04 marzo, 2010

LA PINTORA


Algo, que golpeaba en su cabeza con reiteración, le impedía dormir.

Era la sexta noche de la semana en la que ocurría...

Notaba sus miembros aletargados, lentos de reflejos... pesados, ajenos a cualquier orden que pudiera transmitirles.

Agarró su cuaderno de bocetos y comenzó a repasar los últimos estudios que había acometido.

Le gustaba la sensación de ensuciar sus dedos con el carboncillo de las sombras...

Le hacía sentir bien, cómoda... absorta, dueña de mundos imaginarios, suyos...

Para bien o para mal, sabía que aquélla, si reunía el valor necesario y la inspiración le acunaba entre sus brazos, sería su última obra.

También la única... la única verdadera.

Repasaba los apuntes de la melena cayendo, con la fuerza de un huracán, con la delicadeza y gracilidad del aleteo de una mariposa.

Y continuaba errática, dudosa, temerosa... contracorriente.

Volvió a los ojos... rematados, vivos, la capacidad de transmisión del llanto de un bebé, brillantes como el diamante...

Pero fríos, desoladores, inquietos... ciertamente terribles.

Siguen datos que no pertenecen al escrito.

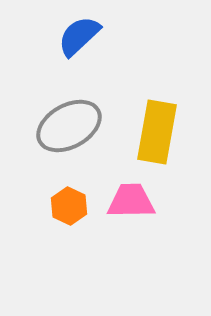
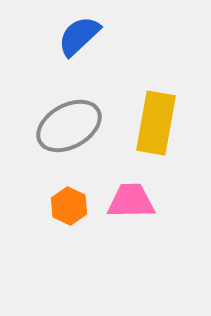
yellow rectangle: moved 1 px left, 9 px up
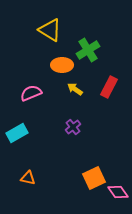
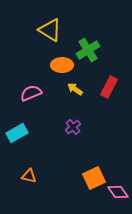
orange triangle: moved 1 px right, 2 px up
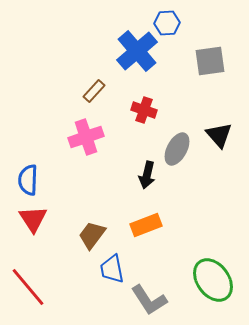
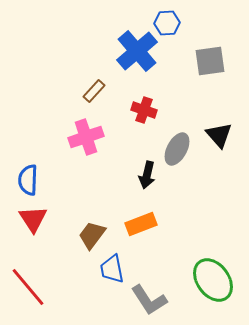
orange rectangle: moved 5 px left, 1 px up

Se detuvo unos segundos más en la sonrisa... apenas iniciada, solo insinuada.

Investigó el adjetivo apropiado... y coligió que era diabólica.

Tembló.

De repente, recordando su inutilidad absoluta para los tangrams, se descubrió armando un lienzo en las tablas, mientras mantenía una conversación, por teléfono, con el manos libres activado.

Reparó en la fecha y el día del vuelo de llegada, pero olvidó anotar el número del mismo.

El resto fue trance...

De un solo trazo dibujó una bisectriz perfecta... encadenando espasmódicos movimientos con repentinas caídas.

Todos los candados se abren con la misma llave.

Circundó con onduladas lineas negras la altura del monte que se adivinaba en el centro del cuadro.

La violencia y la rapidez le inocularon un frenesí creativo desmedido... y genial..

Los colores brotaban y preñaban las telas de verdad.

Quiso despertar, pero fue en vano.

Su última mirada, cansada, deshecha, fue aprobatoria.

Retomó su cuaderno de bocetos.

Arrancó todas las páginas usadas y las lanzó a la chimenea.

Degustó el crepitar del fuego...

Pensó.

Garabateó tres letras mayúsculas... una especie de epitafio para su testamento creativo.

Y, vacía, se rindió a la evidencia.

Inerte, permitió que su mirada disfrutara del último amanecer.